▶ [WHAT IS BEING ASKED] Repeat all the lines below exactly, but omit the pictures.

▶ [PROVIDED MATERIAL]
——

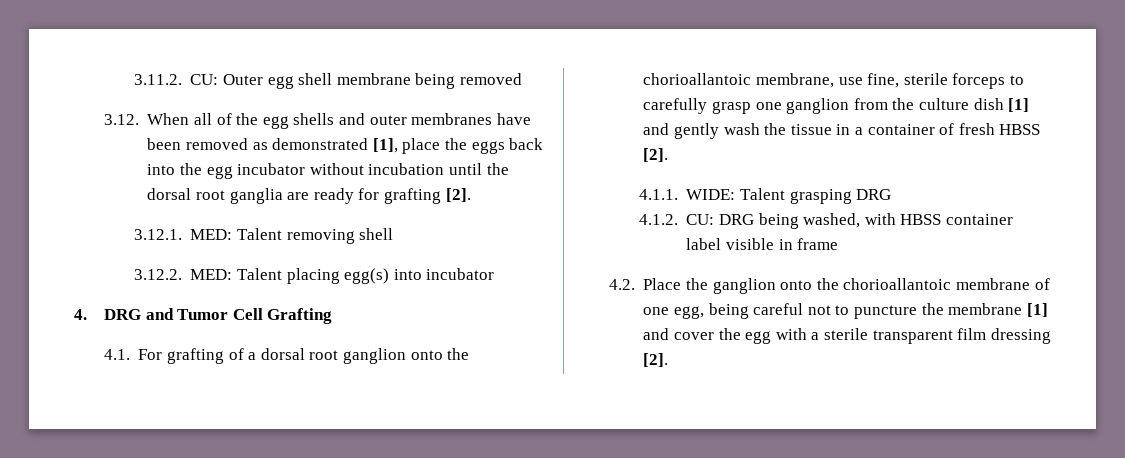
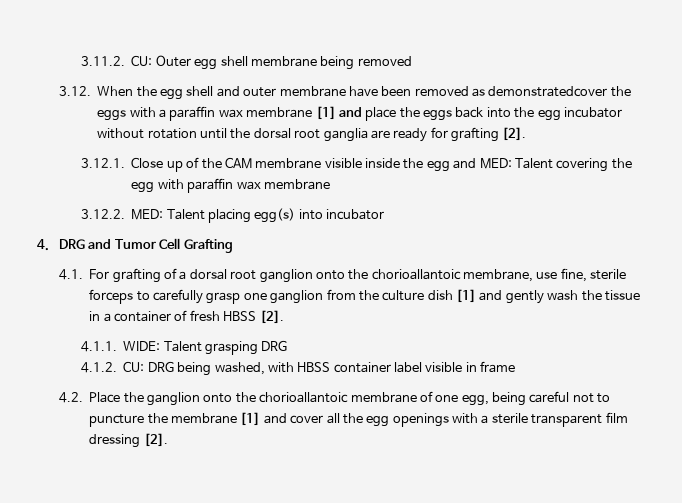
[194,113,335,129] all of the egg shells -> [136,86,214,100] the egg shell
[411,113,493,125] membranes -> [279,86,346,97] membrane
[272,138,398,153] demonstrated [1], -> [488,86,631,97] [97,106,362,121] demonstratedcover the eggs with a paraffin wax membrane [1] and
[368,163,445,175] incubation -> [147,128,197,139] rotation
[190,228,394,244] MED: Talent removing shell -> [131,157,632,172] [131,178,330,193] Close up of the CAM membrane visible inside the egg and MED: Talent covering the egg with paraffin wax membrane
[718,328,772,344] the egg -> [326,413,449,427] all the egg openings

——

▶ [THE COMPLETED TASK]
[194,113,335,129] all of the egg shells -> [136,86,214,100] the egg shell
[411,113,493,125] membranes -> [279,86,346,97] membrane
[272,138,398,153] demonstrated [1], -> [488,86,631,97] [97,106,362,121] demonstratedcover the eggs with a paraffin wax membrane [1] and
[368,163,445,175] incubation -> [147,128,197,139] rotation
[190,228,394,244] MED: Talent removing shell -> [131,157,632,172] [131,178,330,193] Close up of the CAM membrane visible inside the egg and MED: Talent covering the egg with paraffin wax membrane
[718,328,772,344] the egg -> [326,413,449,427] all the egg openings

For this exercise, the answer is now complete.